Арчелл угрюмо нахмурился. Видно было, что он изо всех сил сдерживается, чтобы не излить душу в ответ на сочувственное восклицание Аяны, и ей стало его откровенно жаль.

– Ладно. Ты связан клятвой, я понимаю. Слушай, а если бы я, например, была связана такой же клятвой, могла бы я рассказать о ней кому-то?

– Только по согласию второй стороны, – сказал Арчелл с облегчением от того, что хоть что-то может сказать. – Иначе никак.

– Понятно. Отвезёшь меня к Иллире?

Арчелл закатил глаза.

– Десять лично от кира, – напомнила Аяна, вызвав на его лице гримасу горького сожаления о сказанном ранее. – И он оставил распоряжение помогать мне.
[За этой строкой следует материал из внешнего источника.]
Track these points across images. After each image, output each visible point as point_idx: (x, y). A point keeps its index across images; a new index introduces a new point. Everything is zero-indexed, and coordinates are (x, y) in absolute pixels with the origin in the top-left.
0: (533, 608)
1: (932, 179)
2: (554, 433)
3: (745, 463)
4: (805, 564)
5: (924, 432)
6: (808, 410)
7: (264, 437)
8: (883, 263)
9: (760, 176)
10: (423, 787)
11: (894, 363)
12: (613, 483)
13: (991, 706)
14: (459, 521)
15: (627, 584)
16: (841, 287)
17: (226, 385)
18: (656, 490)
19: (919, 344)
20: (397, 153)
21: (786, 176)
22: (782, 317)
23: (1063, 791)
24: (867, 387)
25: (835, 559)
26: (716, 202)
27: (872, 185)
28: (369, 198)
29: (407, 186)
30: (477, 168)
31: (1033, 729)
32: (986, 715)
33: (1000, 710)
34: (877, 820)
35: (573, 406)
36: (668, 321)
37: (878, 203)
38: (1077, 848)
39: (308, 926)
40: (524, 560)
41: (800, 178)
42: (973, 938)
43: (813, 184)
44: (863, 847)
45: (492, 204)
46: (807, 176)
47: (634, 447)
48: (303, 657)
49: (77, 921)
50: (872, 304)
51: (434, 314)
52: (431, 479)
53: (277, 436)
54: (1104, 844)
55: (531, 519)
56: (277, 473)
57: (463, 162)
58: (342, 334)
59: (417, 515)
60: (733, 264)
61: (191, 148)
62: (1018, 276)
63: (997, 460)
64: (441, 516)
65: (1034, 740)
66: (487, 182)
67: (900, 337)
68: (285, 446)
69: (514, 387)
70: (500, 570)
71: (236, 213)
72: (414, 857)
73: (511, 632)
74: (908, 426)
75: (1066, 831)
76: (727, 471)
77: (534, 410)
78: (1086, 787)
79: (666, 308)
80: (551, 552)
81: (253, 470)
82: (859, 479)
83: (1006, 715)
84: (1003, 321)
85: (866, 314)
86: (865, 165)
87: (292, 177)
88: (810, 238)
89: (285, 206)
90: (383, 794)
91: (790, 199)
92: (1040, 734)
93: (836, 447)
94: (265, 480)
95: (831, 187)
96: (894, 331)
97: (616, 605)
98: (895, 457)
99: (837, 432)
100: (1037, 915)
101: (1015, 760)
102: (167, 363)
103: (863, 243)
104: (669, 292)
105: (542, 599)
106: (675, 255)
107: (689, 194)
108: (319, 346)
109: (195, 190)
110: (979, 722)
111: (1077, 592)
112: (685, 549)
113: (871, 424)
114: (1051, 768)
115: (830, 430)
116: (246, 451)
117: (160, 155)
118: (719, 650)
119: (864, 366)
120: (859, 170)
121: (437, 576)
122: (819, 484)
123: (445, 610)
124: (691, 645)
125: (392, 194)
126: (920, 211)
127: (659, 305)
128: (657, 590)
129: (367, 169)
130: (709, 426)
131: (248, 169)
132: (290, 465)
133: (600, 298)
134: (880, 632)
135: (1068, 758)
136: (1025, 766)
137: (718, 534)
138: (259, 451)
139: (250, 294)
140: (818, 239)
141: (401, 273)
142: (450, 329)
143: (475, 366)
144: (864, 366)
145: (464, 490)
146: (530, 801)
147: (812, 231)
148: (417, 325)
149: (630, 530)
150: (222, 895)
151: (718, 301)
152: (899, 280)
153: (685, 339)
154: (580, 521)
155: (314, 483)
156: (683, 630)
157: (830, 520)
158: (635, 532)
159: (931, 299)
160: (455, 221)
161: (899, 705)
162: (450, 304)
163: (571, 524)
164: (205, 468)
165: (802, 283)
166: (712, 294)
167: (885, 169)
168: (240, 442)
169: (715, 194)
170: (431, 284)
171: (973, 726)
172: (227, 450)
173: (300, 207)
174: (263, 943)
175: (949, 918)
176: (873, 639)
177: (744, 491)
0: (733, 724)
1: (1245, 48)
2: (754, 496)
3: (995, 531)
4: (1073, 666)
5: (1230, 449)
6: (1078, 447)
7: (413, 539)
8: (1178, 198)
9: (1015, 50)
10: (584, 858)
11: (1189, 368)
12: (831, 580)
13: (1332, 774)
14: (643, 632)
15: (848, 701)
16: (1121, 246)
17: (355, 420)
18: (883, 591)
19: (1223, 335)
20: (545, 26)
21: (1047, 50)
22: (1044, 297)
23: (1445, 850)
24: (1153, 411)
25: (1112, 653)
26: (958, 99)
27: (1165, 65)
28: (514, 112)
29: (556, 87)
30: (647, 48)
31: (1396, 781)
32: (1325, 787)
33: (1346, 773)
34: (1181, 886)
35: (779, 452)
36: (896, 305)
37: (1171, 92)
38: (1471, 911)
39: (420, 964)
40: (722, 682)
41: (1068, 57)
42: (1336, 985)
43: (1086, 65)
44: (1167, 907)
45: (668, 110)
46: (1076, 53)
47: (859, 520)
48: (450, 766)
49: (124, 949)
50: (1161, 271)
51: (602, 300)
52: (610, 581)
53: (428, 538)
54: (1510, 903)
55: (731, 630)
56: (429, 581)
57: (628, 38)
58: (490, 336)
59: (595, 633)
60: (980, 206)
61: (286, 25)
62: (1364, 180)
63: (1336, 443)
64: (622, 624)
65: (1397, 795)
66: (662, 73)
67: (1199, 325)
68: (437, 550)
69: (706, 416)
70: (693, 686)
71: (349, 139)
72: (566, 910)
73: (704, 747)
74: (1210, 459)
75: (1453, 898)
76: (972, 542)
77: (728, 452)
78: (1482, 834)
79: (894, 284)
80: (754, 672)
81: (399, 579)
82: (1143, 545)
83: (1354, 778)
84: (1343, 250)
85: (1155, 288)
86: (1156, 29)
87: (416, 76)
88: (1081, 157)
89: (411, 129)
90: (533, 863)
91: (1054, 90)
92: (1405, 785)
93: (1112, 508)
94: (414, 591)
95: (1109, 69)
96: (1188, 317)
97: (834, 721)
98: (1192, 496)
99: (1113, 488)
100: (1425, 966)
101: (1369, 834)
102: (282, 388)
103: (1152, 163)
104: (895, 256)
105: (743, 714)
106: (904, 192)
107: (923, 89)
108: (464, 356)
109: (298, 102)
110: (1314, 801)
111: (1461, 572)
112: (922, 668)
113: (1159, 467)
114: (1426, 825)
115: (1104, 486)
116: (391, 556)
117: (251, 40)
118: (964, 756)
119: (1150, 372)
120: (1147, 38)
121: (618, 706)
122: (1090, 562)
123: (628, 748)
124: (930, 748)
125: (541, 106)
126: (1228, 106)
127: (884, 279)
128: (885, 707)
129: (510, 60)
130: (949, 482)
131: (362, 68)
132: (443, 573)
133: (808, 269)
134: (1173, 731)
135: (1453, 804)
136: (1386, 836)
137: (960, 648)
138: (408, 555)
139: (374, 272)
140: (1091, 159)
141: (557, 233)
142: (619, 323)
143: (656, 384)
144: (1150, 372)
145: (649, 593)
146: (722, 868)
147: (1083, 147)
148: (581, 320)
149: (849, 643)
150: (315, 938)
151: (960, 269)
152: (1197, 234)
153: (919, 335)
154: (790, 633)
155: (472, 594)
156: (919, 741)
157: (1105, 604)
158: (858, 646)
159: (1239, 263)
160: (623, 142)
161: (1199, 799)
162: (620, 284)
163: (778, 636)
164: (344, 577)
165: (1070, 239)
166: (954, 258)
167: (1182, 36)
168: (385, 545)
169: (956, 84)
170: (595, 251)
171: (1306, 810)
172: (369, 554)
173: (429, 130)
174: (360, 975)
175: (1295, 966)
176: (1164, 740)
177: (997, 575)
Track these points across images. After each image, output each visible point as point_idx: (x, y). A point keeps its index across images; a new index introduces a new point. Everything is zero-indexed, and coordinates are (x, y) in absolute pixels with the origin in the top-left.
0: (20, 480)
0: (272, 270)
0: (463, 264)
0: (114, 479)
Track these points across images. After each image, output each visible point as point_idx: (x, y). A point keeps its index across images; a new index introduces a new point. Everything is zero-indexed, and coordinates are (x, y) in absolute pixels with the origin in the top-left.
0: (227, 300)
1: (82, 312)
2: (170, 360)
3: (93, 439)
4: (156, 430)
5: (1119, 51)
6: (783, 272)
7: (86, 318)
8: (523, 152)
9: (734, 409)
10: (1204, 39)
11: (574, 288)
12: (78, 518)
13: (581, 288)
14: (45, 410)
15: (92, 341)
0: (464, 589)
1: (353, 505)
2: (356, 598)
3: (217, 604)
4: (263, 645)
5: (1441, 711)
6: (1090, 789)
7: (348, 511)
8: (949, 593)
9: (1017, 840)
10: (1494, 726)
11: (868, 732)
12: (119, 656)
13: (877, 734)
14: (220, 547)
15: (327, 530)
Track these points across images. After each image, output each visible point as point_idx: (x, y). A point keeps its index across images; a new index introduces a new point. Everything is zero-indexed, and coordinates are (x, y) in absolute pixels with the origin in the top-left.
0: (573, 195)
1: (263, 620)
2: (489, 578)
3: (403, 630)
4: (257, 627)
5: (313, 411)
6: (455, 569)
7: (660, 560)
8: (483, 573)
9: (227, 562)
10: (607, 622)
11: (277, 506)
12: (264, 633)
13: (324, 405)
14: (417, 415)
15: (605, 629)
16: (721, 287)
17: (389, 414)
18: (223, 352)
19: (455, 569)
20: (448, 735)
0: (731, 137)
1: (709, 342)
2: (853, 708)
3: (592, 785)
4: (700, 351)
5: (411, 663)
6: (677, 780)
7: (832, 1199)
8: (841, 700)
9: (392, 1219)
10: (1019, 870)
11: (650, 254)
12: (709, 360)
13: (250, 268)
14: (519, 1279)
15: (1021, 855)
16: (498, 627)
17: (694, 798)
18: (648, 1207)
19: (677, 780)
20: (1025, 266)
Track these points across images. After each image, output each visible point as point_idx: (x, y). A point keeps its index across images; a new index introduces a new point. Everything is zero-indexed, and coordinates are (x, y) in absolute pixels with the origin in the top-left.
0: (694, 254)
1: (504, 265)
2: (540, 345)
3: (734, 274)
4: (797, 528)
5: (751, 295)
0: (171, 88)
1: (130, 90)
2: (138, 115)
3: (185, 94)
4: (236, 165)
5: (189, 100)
Ярвилл правил коляской, которую несла к городу крепкая рыжая белоногая лошадка, а Арчелл сидел внутри, рядом с Аяной, привалившись к борту и пытаясь не заснуть. Аяна сидела, прикусив губу и пряча улыбку, потому что ему это удавалось откровенно плохо, и больше всего он сейчас напоминал Кимата, который в очередной раз пытался бороться со сном и так же в очередной раз проигрывал в этой борьбе.

Наконец веки Арчелла сомкнулись. Аяна покосилась на него осторожно, потом повернулась, рассматривая вблизи, при свете дня. Волнистые тёмные волосы до плеч, светлый загар, несколько небольших оспин на лбу и щеках, тонкий короткий шрам, белеющий на щеке у уха, тёмные брови, не очень длинные, крупный нос с выступающими ниже переносицы хрящиками, большие, слегка находящие друг на друга передние зубы, обнажённые бессильно, сонно приоткрытыми губами. Она с интересом разглядывала его довольно симпатичное лицо, которое во сне растеряло своё удручённое, недовольное выражение, его слегка потёртую синюю форменную ливрею, которая, впрочем, выглядела получше её прежнего зелёного костюма, слегка несвежий воротник рубашки на загорелой немытой шее, крупные худые узловатые пальцы с прямоугольными ногтями. Харвилл как-то сказал, что камьеры не бывают толстыми, и Арчелл всем своим видом подтверждал эти слова.

Она погрызла губу, размышляя, можно ли судить о кире по его камьеру, но быстро сдалась. Она видела Арчелла выспавшимся и чистым в день свадьбы Гелиэр, и этот Арчелл, измотанный, спящий, открыв рот, на жестковатом сиденье экипажа под мерный перестук подков, сильно отличался от того, сытого, довольного. По каким же поручениям Конда гоняет его? Хотя, наверное, одни эти перегоны Кестана и Ташты чего стоят. Аяна весело нахмурилась. Десяти золотых в месяц они стоят, чего-чего! Ну надо же... Пятнадцать золотых в месяц!

– Приехали, – сказал Ярвилл, останавливая белоногую лошадку за два дома до лавки Черилла. – Капойо, выходишь?

– Спасибо, Ярвилл, – сказала Аяна, выпрыгивая на мостовую. – Там Арч заснул. Он говорил, ему вроде как в порт надо, лошадь какую-то забрать. Заедешь по дороге?